Wednesday, February 23, 2011

Childhood


Hayden Myrick
Jernigan
AP Literature
February 23, 2011
“Childhood” by Margaret Walker
            Recounting her days as a young African American, Margaret Walker describes a sensory memory that occurred during her childhood. She lived in Alabama during some of the most intense years of racism. In this Petrarchan sonnet, Walker uses the octave to set up the Volta that occurs in the sestet. The first eight lines seem to disregard any racial tension directed at blacks. One may assume that the miners of Caucasian descent, but she does not directly state this. The continual use of red imagery suggests that race should not matter. Whatever color skin lies beneath the red dust does not matter. All races possess the same capabilities to accomplish the same work and tasks. Walker embraces her heritage indirectly by refraining from wishing she could change her skin color. The red covering suggests that all races possess equal chance of enduring ridicule and discrimination. The only true way to avoid racism completely is to cover one’s skin with a false, unnatural color.

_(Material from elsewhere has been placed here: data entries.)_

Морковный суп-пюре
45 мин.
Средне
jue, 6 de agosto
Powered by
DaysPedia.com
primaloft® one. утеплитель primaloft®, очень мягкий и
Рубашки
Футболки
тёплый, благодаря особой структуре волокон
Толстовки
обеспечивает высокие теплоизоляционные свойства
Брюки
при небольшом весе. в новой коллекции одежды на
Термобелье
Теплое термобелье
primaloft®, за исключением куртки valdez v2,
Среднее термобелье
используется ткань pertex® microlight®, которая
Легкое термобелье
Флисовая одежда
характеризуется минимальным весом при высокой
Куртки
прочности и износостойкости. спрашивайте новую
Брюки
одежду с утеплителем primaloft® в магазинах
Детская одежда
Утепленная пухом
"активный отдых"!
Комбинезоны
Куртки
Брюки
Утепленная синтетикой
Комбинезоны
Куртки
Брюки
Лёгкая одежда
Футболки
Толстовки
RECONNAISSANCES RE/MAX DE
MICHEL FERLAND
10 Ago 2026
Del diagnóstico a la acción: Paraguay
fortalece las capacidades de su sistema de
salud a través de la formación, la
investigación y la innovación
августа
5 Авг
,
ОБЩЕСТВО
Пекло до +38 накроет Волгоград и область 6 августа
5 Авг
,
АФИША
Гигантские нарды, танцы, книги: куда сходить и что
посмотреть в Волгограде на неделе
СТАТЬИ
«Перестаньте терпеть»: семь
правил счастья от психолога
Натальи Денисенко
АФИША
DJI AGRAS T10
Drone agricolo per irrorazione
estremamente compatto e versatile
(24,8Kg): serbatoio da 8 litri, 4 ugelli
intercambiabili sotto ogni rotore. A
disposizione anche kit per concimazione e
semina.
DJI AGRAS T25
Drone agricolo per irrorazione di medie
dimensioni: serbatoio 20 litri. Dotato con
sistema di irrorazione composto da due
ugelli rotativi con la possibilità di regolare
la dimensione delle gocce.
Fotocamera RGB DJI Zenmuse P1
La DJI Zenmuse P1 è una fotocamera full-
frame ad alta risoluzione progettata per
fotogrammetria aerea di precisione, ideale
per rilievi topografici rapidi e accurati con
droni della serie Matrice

            The Volta appears in the second half of the poem. Here Walker moves from collective racism into the racism endured by blacks. The “low cotton country” symbolizes the cotton fields in which countless African Americans spent their days working for menial wages. The workers live in “rotting shacks” and constantly deal with “famine, terror, flood, and plague…” These conditions described seem all too common in early twentieth century America. The bitterness within the blacks still remains. Hatred still remains. The comparison between the black skin and the red dust creates conflict within the reader. Its seems that the miners were free to walk about town, looking unnatural in red clay, but the blacks continue to endure the discrimination that the “red men” do not experience.